Tane’s Shoulders and Feet
It was slow. The separation did not happen like a crack or a tearing. It happened the way a tree grows - a pressure that does not stop, that takes what seems like forever, that nothing can reverse once it has begun. Tane pushed with his legs, bracing against his mother’s body, and Rangi began to lift.
Rangi cried out. Papa cried out. Their fingers, which had been locked together since before time had started moving, were pulled apart one by one.
Light came in at the edges. A thin line at first, grey and strange, and then wider - a band of light the brothers had never seen. They shielded their eyes. Some of them, born in total dark, had never used their eyes at all.
Tane kept pushing. His legs shook. The space between his parents widened.
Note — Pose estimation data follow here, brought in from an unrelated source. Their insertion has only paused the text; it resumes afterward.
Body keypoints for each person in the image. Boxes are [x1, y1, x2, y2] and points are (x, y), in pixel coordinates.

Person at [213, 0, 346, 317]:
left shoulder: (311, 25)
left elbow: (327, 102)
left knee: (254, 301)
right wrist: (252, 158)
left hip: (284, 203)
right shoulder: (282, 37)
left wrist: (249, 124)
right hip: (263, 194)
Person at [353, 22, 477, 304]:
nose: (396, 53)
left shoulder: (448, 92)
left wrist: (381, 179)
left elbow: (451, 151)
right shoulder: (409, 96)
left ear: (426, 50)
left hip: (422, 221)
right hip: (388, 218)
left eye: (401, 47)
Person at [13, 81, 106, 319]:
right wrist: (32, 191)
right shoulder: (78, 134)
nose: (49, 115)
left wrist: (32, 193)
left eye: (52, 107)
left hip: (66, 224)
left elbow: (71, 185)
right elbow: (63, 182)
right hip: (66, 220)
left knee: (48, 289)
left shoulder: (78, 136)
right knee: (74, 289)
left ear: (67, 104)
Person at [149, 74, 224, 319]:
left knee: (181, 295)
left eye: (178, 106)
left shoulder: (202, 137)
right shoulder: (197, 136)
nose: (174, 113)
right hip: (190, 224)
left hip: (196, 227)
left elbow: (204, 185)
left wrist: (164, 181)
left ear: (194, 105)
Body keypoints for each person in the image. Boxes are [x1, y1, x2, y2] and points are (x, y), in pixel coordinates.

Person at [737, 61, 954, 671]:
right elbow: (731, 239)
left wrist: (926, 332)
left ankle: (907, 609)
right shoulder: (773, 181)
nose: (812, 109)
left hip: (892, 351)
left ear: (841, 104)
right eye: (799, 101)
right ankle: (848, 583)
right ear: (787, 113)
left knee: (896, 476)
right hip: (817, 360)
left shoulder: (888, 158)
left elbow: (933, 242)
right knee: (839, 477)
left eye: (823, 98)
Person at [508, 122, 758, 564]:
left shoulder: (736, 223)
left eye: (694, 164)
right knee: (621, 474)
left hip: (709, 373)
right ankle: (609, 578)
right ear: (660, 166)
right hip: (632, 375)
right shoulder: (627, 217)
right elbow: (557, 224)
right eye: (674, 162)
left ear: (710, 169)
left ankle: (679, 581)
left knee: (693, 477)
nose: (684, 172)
He could see Papa beneath him now, her surface rough and brown and green where things had been waiting to grow. He could see Rangi above him, dark blue, shot through with the white of clouds that were forming for the first time.
The separation held. Tane braced Rangi in place with poles - the toko, the props of heaven - and stood for the first time in his life. His brothers stood beside him. They looked at each other’s faces and saw what gods looked like.
Tawhirimatea’s War
Tawhirimatea did not stand with them. He rose - not into the light between earth and sky, but upward, past the clouds, into the body of his father. He pressed himself against Rangi’s chest where his mother had been. He gathered his children around him: the winds.
He had many. Winds from the north and south and east and west. Squalls. Gales. The small biting winds that strip leaves from branches and the enormous storms that flatten forests and pull the sea into walls of water.
He sent them all down.
Tangaroa fled into the ocean he was building, and his children split - some became fish, diving deep, and some became reptiles and fled inland toward the forests of Tane. Tangaroa never forgave Tane for sheltering his deserters. That is why the sea eats the land at the coastline, why Tangaroa sends waves against the roots of the trees, why fishermen take canoes carved from Tane’s trees out onto Tangaroa’s water. The war between forest and ocean started here.
Rongo and Haumia hid inside their mother. Papa pulled them into her body, sheltered them beneath soil and root. That is why the kumara and the aruhe must be dug from the ground - they are still hiding.
Tu alone stood in the open and fought. He faced Tawhirimatea’s winds and did not run. When the storm passed, Tu turned on his brothers - the ones who had hidden, the ones who had fled - and punished them. He ate Tangaroa’s fish. He pulled Rongo’s kumara from the earth. He dug up Haumia’s fernroot. He cut down Tane’s trees and built houses from them. He made nets and snares. Tu, the god of war, became the god of humanity’s dominion over the natural world, because he was the only one who stood his ground.
The Mist and the Rain
Rangi and Papa never stopped grieving. They could see each other now across the great distance Tane had opened, but they could not touch.
Papa’s warmth rises each morning as mist - her breath reaching upward toward her husband. Rangi’s tears fall as rain. When the fog sits heavy over the valleys of Aotearoa and the rain does not stop for days, it is because the distance between them has not lessened, and the ache has not dulled, and the separation Tane forced upon them holds.
The sons became the world. The world is the space between two parents who did not want to let go.